Surrogata non per amore o libera scelta, ma per denaro
E ancora, il denaro. Dello storytelling progressista intorno alla scelta libera, amorosa, consapevole che aveva dato vita ai neonati stoccati nei bunker di Kiev all’inizio dell’invasione, non era rimasto che questo dopo sei mesi di guerra: un mercato più agile, un processo di “ritiro” dei figli più rapido, semplice ed economico e neanche lo sforzo di infiocchettarlo: «Le madri surrogate hanno semplicemente bisogno di soldi», spiegano candidamente le cliniche, «Mi servono soldi per comprare una casa per me e mio figlio», «Lo faccio per soldi, perché no? Godo di buona salute e posso aiutare le persone che hanno soldi e vogliono figli». Infine, il pezzo del New York Times che chiude il cerchio: la surrogata salva la vita.

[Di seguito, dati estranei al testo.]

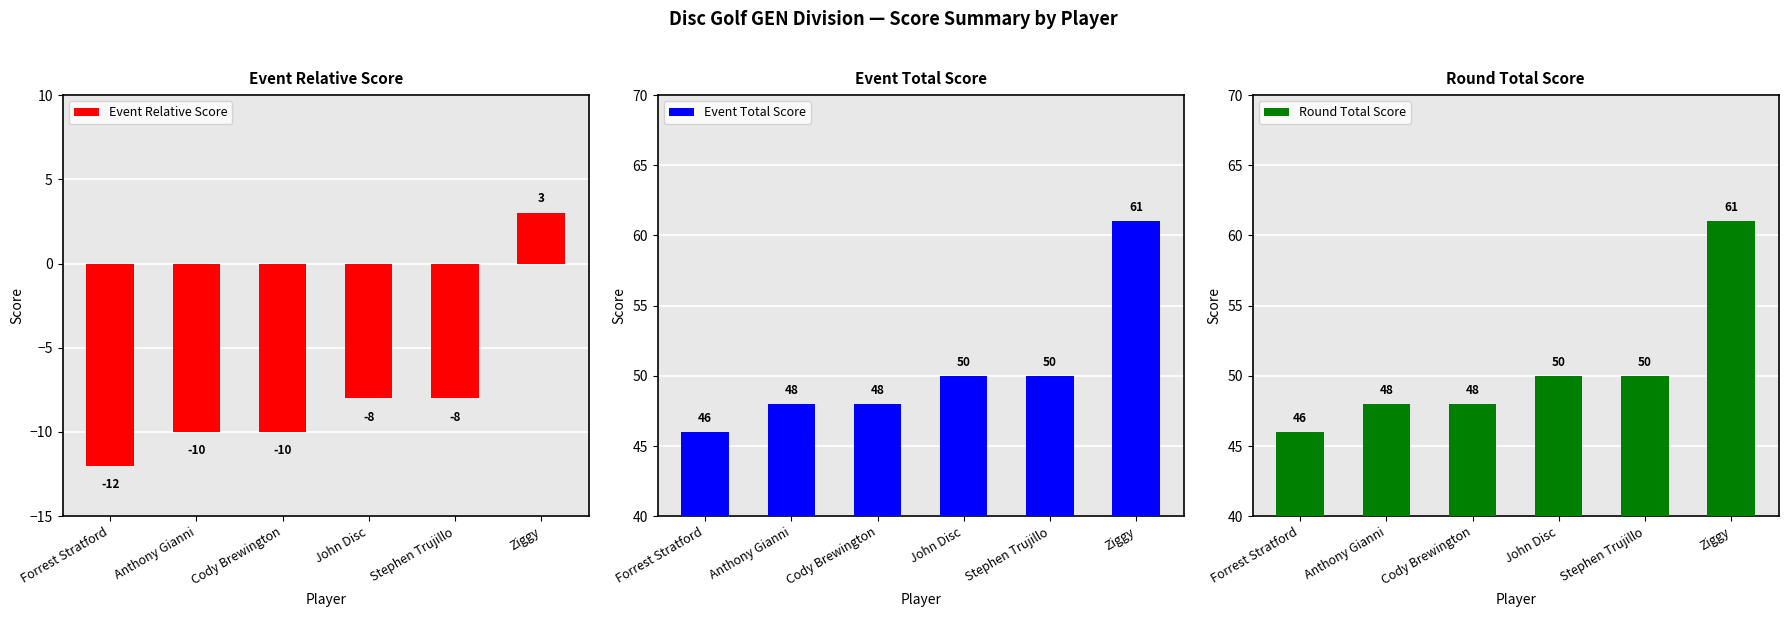

Rank the series by their maximum value, from lowest to highest.

Event Relative Score, Event Total Score, Round Total Score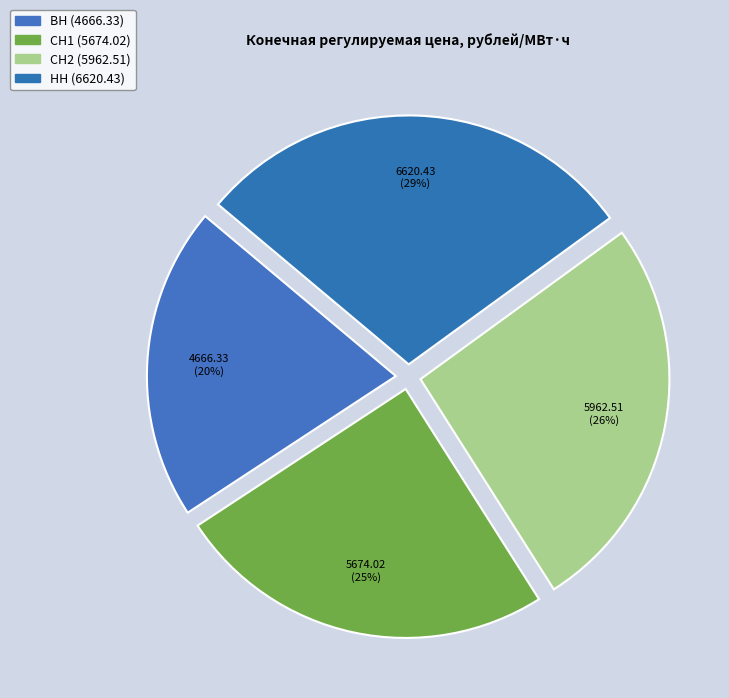

To the nearest percent, what is the average slice percentage?

25%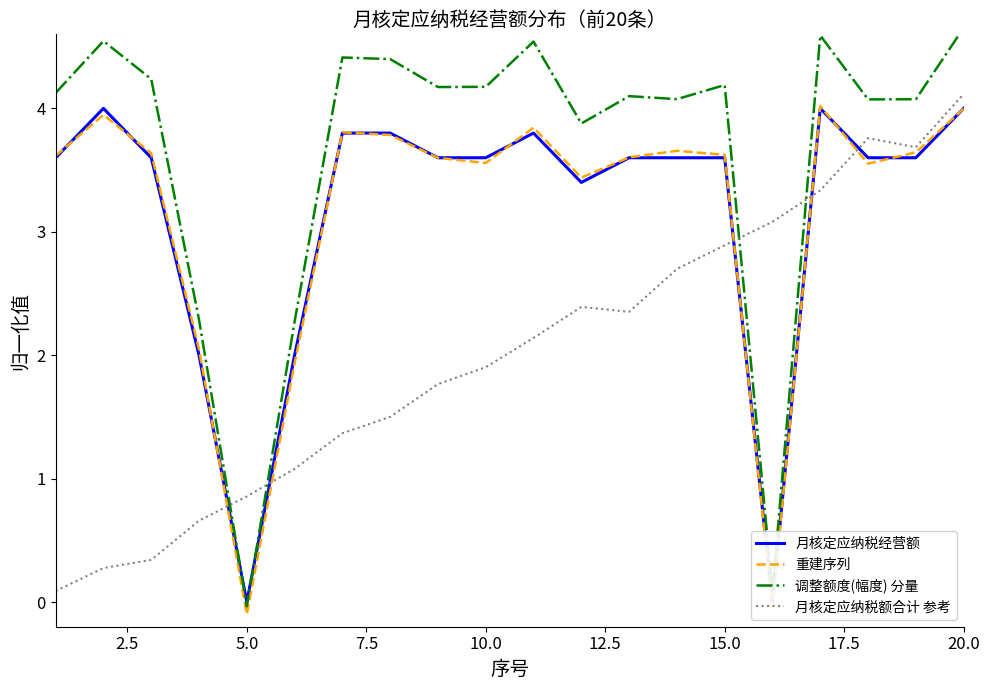

What value does the 重建序列 series have at 10.0?

3.6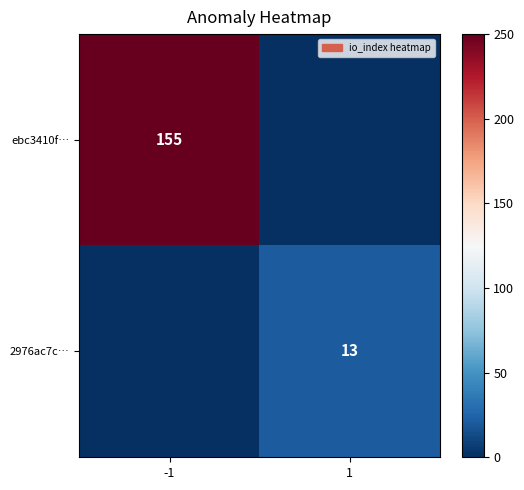

The value of ebc3410f… at -1 is 155. True or false?

True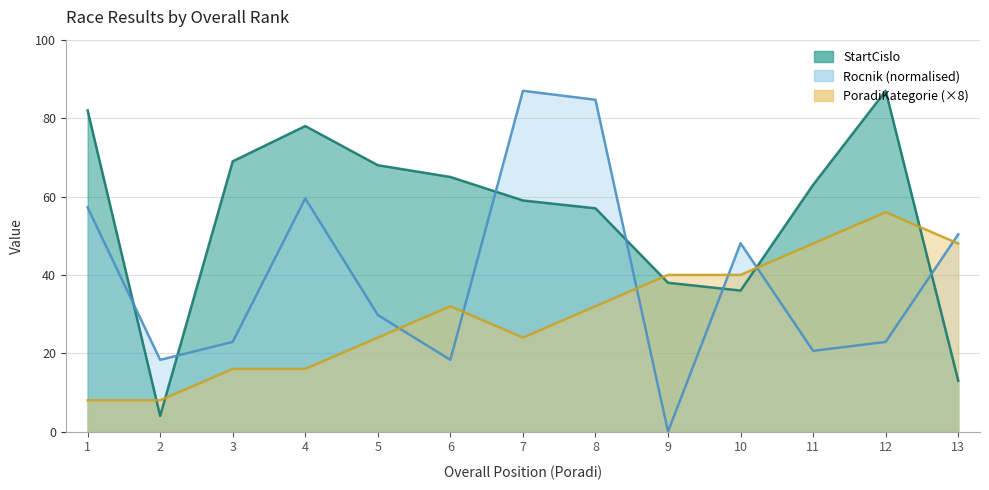

Where does the StartCislo series first go above 63?

1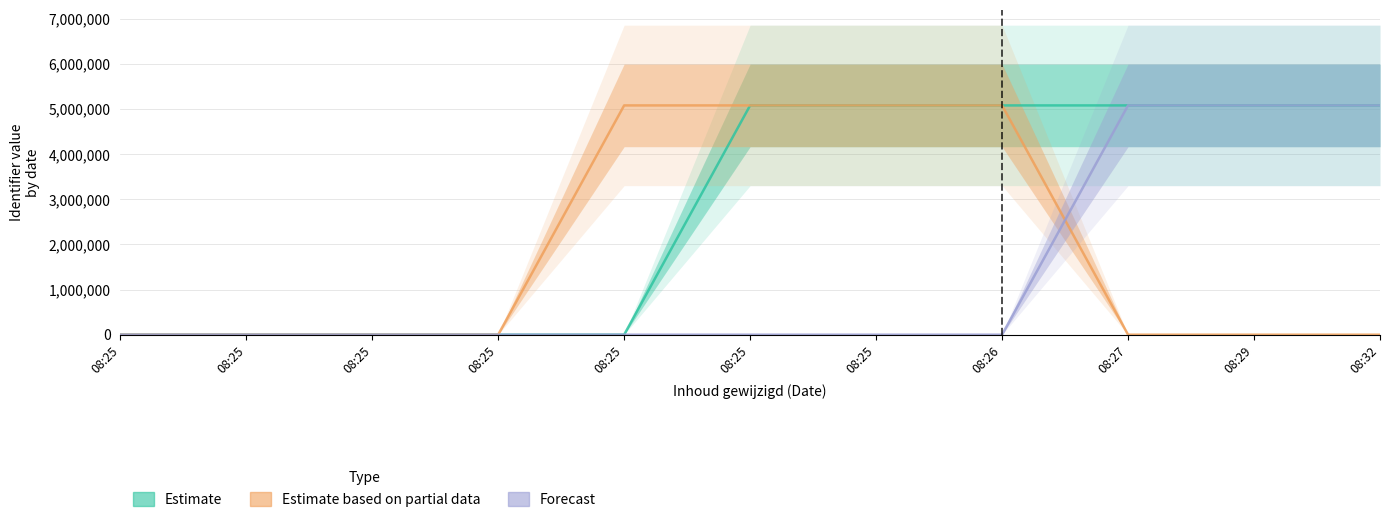

Does the chart have visible grid lines?

Yes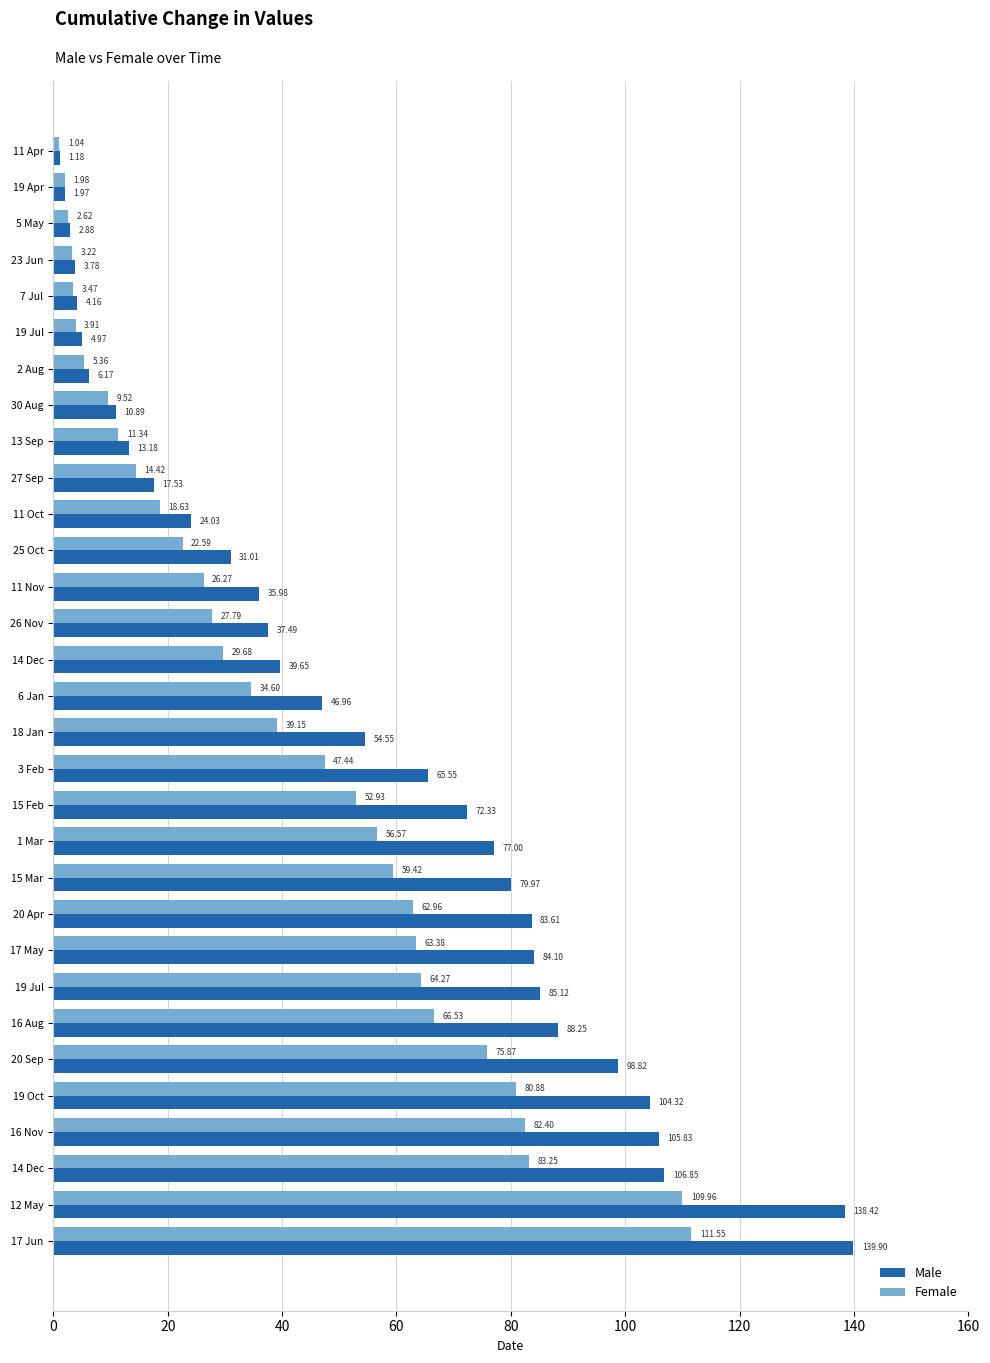

How many data points in Female are above 34?

16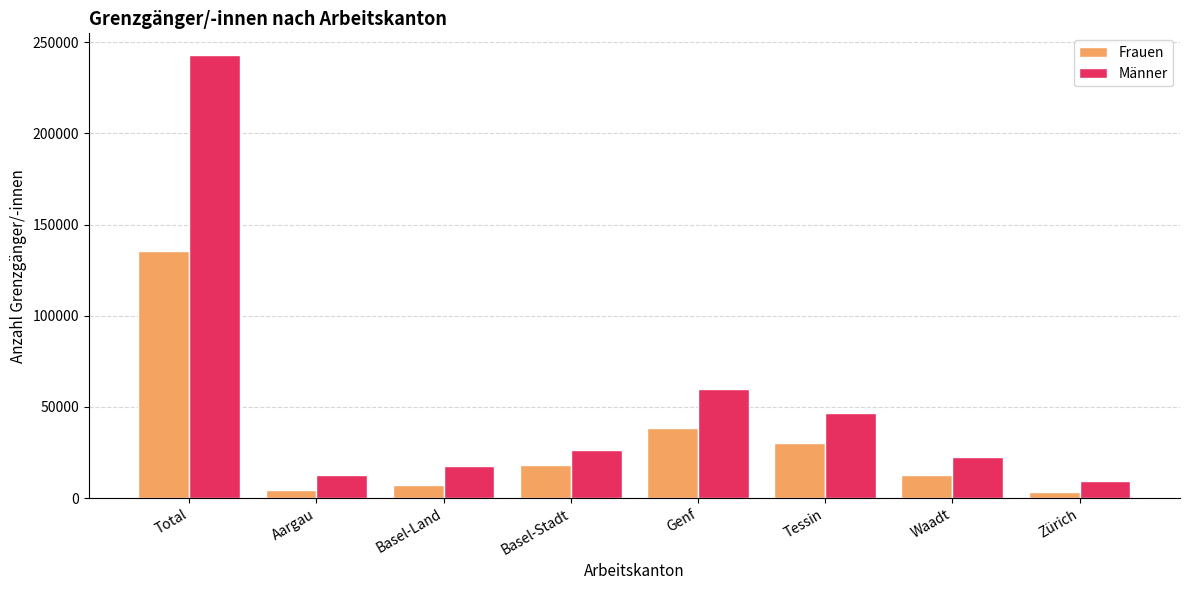

At how many categories does at least one series exceed 52602?

2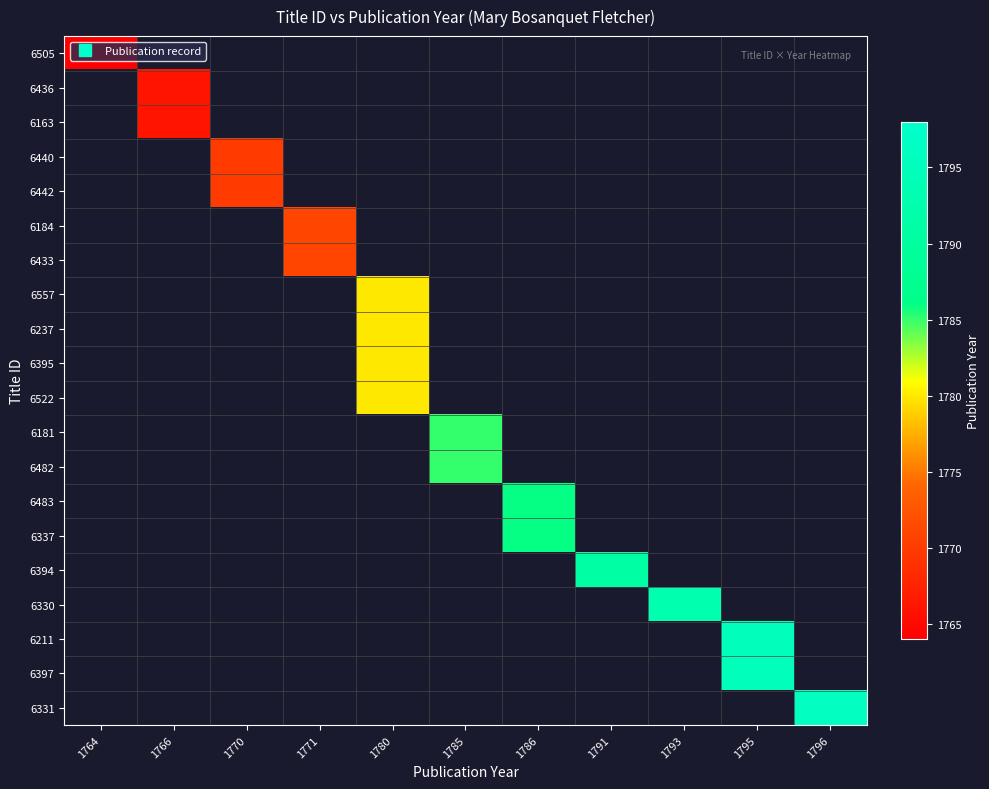

Is the value of 6397 at 1770 greater than the value of 6505 at 1785?

No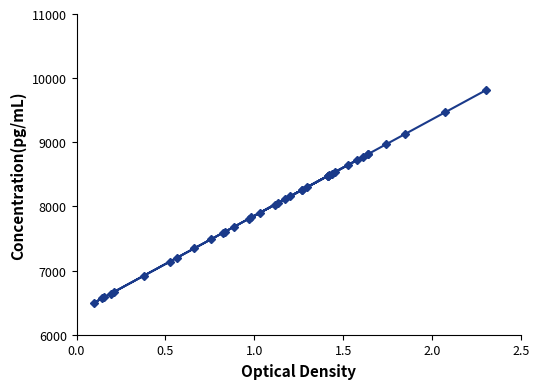

What is the minimum value shown in the chart?

6501.1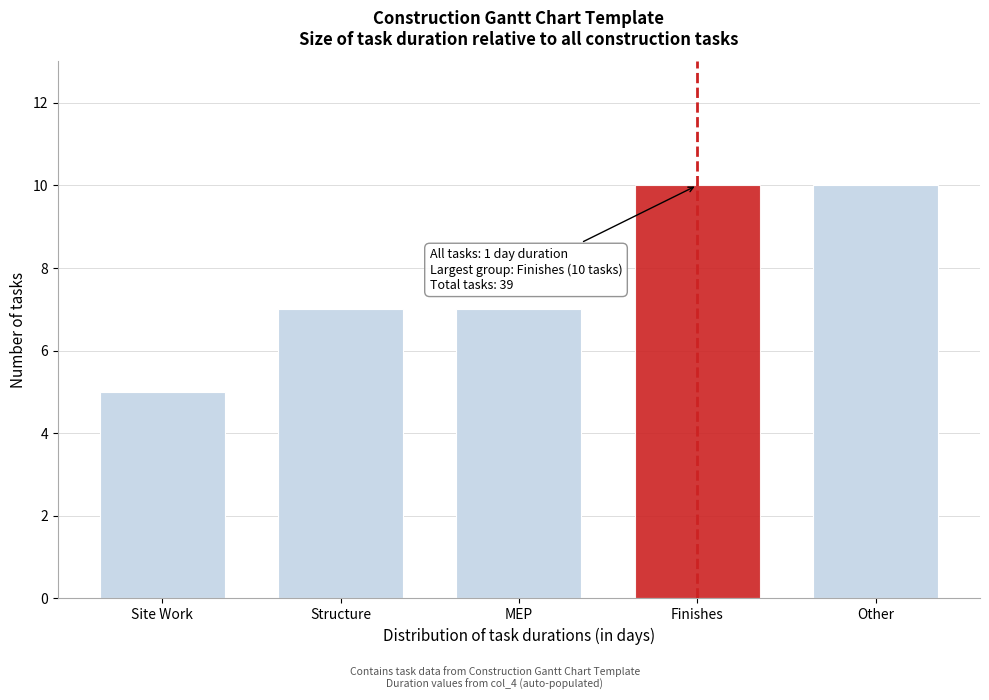

Reading right to left, what are all the values shown in this chart?

10	10	7	7	5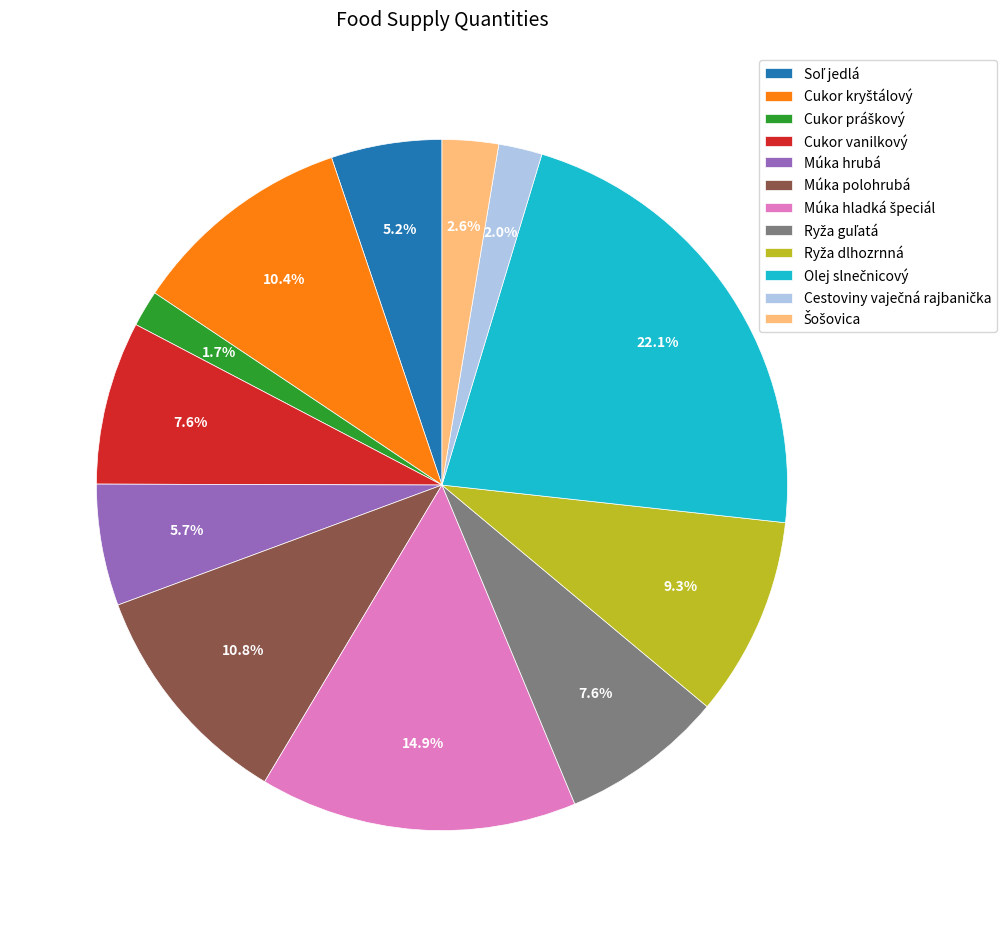

To the nearest percent, what is the difference between the largest and smallest slice percentages?

20%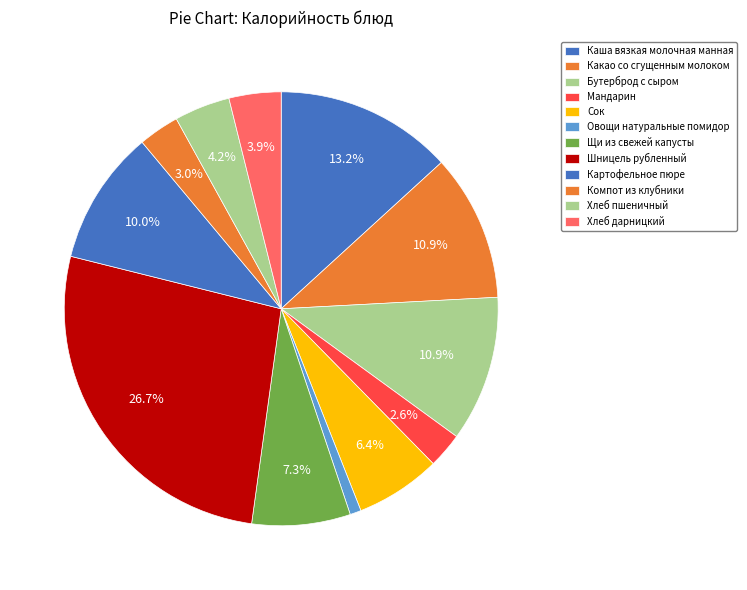

To the nearest percent, what percentage of the pie is Хлеб дарницкий?

4%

«Con l’aiuto della maternità surrogata ho salvato la mia famiglia», «la guerra ha reso più urgente il bisogno di sicurezza economica»: le surrogate come Viktoria assicurano di esser motivate «dal denaro, dall’amore per i propri figli e dal desiderio di tenerli al sicuro». Con i soldi della Biotexcom hanno potuto essere «trasferite dalle città in prima linea e dalle regioni occupate dalla Russia a luoghi più sicuri, come Kiev», «la vita nell’Ucraina occidentale e centrale si è ampiamente stabilizzata nonostante i combattimenti nelle regioni meridionali e orientali e i continui rischi di attacchi missilistici a lungo raggio», spiega il Nyt con le immancabili fotografie: non più eleganti lampadari, cullette trasparenti e copertine pastello, emblema di una generosa libertà ed espressione di tanta autodeterminazione adulta, consapevole e consenziente; non più freddi neon, plaid di ogni forma e colore ad avviluppare in cuccette da accampamento i bambini nel bunker.
Non più bimbi, ma “consegne” da fare ai “clienti”
Non c’è l’eleganza, l’eroismo, c’è la fotografia della surrogata che salva la vita e le famiglie: ci sono i figli biologici delle surrogate che giocano con camion o fanno le bolle di sapone fuori dalla clinica, ci sono i medici in sala parto, le mamme in coda per gli esami. C’è la figlioletta della signora Burkovska sdraiata sullo stesso copriletto tigrato sul quale ma mamma adagia bambini di ogni dimensione per mandare le foto ai loro genitori: Burkovska è proprietaria di una piccola agenzia e nei primi mesi di guerra si è trovata in casa sette neonati, ritirati in ospedale dalle surrogate dopo il parto e custoditi nella sua abitazione fino all’arrivo dei genitori biologici.